Newsflash: Elite universities are supposed to produce elites. That’s their job.

Newsflash: Elite universities are supposed to produce elites. That’s their job. July 3, 2015

Connor Wood

Young graduate standing in front of university building

As I wrote last time, conservatives in the state government have been attacking the University of Wisconsin, where I went to college. Studying religion and ideology, I’ve come to appreciate many conservative and traditionalist perspectives. But this assault on the UW system raises a tough question: why is it that conservatives – including religious conservatives – often seem so bloody hostile toward higher education? Some might say that it’s because religious conservatives are Dark Ages throwbacks, but I think that some better answers might instead come from asking a more interesting and useful question: what is higher education for? What does higher education offer a rich, complex society like ours?

If we have a clear vision of higher education’s purpose, we might get better insight into why conservatives are often opposed to it. So let me make the parameters a bit more specific: let’s talk about elite higher education, which is what many conservatives complain about. In fact, “elite” is often used as a kind of curse word by conservatives when speaking about the Ivory Tower. But the word “elite” just means top-level, or high quality. For example, elite athletes play on Division I or professional teams, and elite military units are the most highly trained and skilled. So what are elite universities?

> _Task input_:
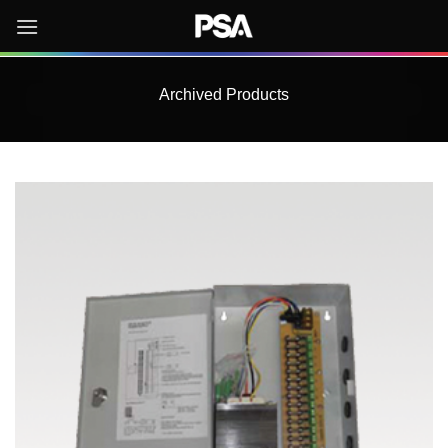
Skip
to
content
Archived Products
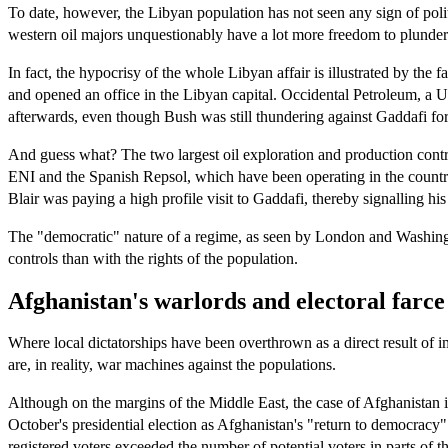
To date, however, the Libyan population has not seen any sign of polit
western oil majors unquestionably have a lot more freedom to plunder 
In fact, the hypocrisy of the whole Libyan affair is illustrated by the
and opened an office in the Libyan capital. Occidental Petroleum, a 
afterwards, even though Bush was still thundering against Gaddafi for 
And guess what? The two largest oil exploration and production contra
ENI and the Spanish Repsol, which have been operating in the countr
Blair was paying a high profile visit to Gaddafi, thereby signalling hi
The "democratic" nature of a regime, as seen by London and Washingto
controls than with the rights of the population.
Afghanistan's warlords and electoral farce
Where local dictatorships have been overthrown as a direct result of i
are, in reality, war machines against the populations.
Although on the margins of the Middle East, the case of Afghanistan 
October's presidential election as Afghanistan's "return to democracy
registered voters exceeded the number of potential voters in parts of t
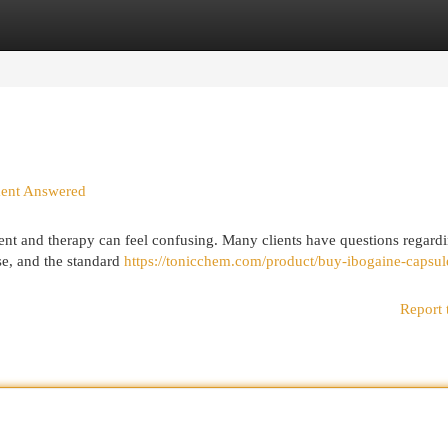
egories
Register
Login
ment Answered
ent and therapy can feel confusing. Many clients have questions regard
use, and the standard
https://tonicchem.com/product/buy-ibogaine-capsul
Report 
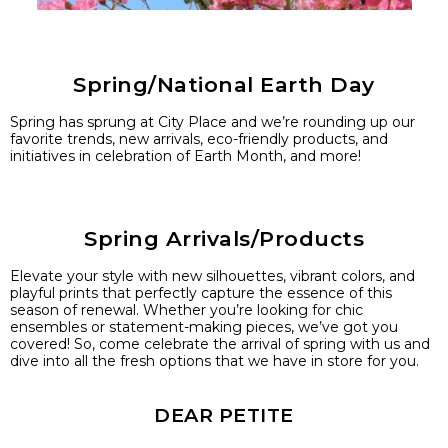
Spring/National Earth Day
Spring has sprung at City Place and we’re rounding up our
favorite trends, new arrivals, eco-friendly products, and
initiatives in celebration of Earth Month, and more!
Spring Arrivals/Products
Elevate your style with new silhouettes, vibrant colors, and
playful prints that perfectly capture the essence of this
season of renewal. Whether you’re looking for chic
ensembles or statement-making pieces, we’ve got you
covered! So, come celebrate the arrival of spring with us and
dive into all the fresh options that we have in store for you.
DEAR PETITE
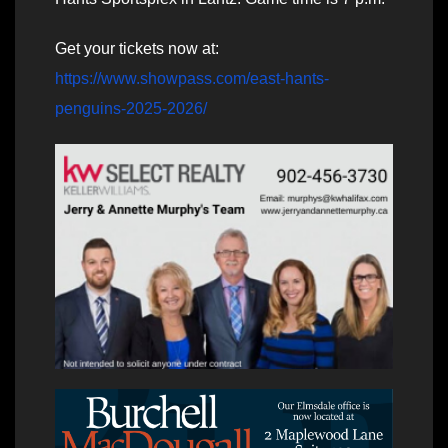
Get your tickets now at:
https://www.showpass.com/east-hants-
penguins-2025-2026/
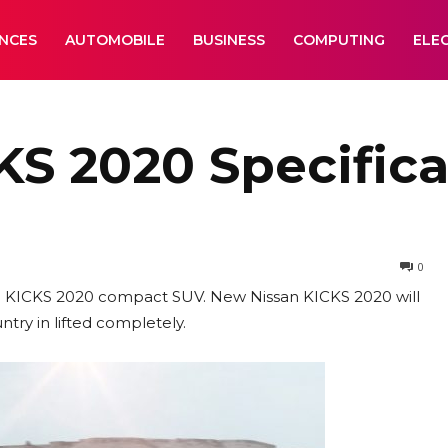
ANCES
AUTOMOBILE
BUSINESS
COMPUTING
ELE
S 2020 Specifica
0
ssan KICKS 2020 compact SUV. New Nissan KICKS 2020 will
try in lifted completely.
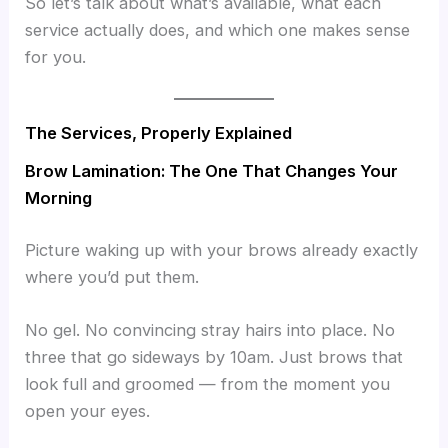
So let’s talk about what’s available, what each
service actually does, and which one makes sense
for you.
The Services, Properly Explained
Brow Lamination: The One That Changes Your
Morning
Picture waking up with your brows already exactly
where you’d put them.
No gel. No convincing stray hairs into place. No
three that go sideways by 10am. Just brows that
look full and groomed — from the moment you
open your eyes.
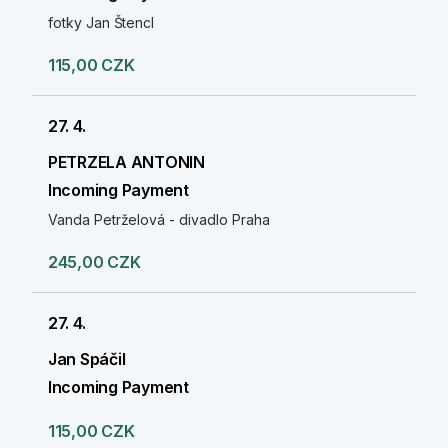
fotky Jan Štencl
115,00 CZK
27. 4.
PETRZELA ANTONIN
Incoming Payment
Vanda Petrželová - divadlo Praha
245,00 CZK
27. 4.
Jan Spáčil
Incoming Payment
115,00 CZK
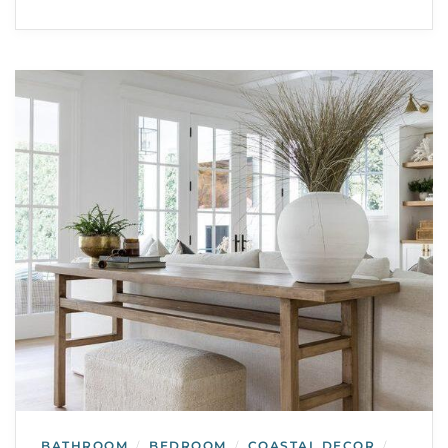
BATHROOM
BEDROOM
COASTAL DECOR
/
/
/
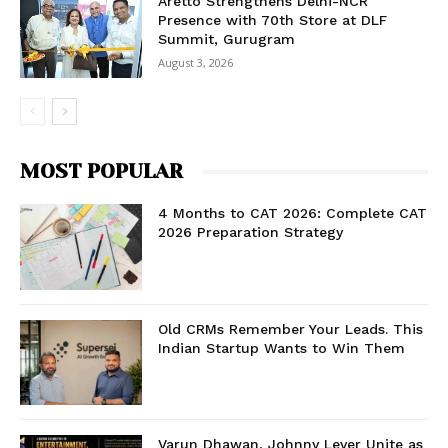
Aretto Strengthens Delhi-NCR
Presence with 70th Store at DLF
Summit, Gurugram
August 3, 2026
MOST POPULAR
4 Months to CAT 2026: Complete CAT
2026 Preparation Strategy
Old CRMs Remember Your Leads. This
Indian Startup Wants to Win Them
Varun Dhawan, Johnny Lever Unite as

> _Questions_:
1 > In the entries above, retype everything from the line containing "So let’s talk" down to the end of the entries, character for character, and omit the picture markers.
2 > Extend the essay on elite universities and their purpose, starting right after its final sentence.

> _Task-by-task answers_:
1 >
So let’s talk about what’s available, what each
service actually does, and which one makes sense
for you.
The Services, Properly Explained
Brow Lamination: The One That Changes Your
Morning
Picture waking up with your brows already exactly
where you’d put them.
No gel. No convincing stray hairs into place. No
three that go sideways by 10am. Just brows that
look full and groomed — from the moment you
open your eyes.
fotky Jan Štencl
115,00 CZK
27. 4.
PETRZELA ANTONIN
Incoming Payment
Vanda Petrželová - divadlo Praha
245,00 CZK
27. 4.
Jan Spáčil
Incoming Payment
115,00 CZK
BATHROOM
BEDROOM
COASTAL DECOR
/
/
/
Aretto Strengthens Delhi-NCR
Presence with 70th Store at DLF
Summit, Gurugram
August 3, 2026
MOST POPULAR
4 Months to CAT 2026: Complete CAT
2026 Preparation Strategy
Old CRMs Remember Your Leads. This
Indian Startup Wants to Win Them
Varun Dhawan, Johnny Lever Unite as

2 >
Definitions vary, but for simplicity’s sake let’s say they’re the ones most highly ranked in publications like the U.S. News and World Report rankings. These rankings are controversial, and rightfully so – they’ve helped turn higher education into a shallow, hyper-competitive adolescent rat race, where the quality of education doesn’t always match the brand name. But for our purposes, high rankings do identify the schools where students tend to come from the top of their high school classes, to score highly on standardized tests like the SAT or ACT, and to go on to high-status professional careers. Elite education is for people who excel, more or less, at academics.

Now that we’ve got our terms down, there are two points about elite higher education that we, as a society, need to face up to. It’ll make us uncomfortable, but we’ve got to do it. You’ll thank me later.

1. Elite universities – including top state universities, like the University of Wisconsin-Madison or the University of North Carolina-Chapel Hill – produce elites. That’s their job.

Conservatives commonly complain about what they call the “politics of envy” – class-based resentment against the top of the economic ladder. According to conservative wisdom, you can’t advance yourself in the world if you’re too busy resenting exactly the sort of person you’d become if you bettered yourself. There’s some truth to this; anyone who’s ever successfully worked through an insecure adolescence and come out on the other side knows that envying your self-confident peers is a lousy way to get over your own insecurity. In fact, envy can directly block you from maximizing your own talents, looking out for others, and mastering the other habits that can actually produce self-confidence – in no small part because envy turns your best peer exemplars into rivals to be sulked at rather than models to be befriended and emulated.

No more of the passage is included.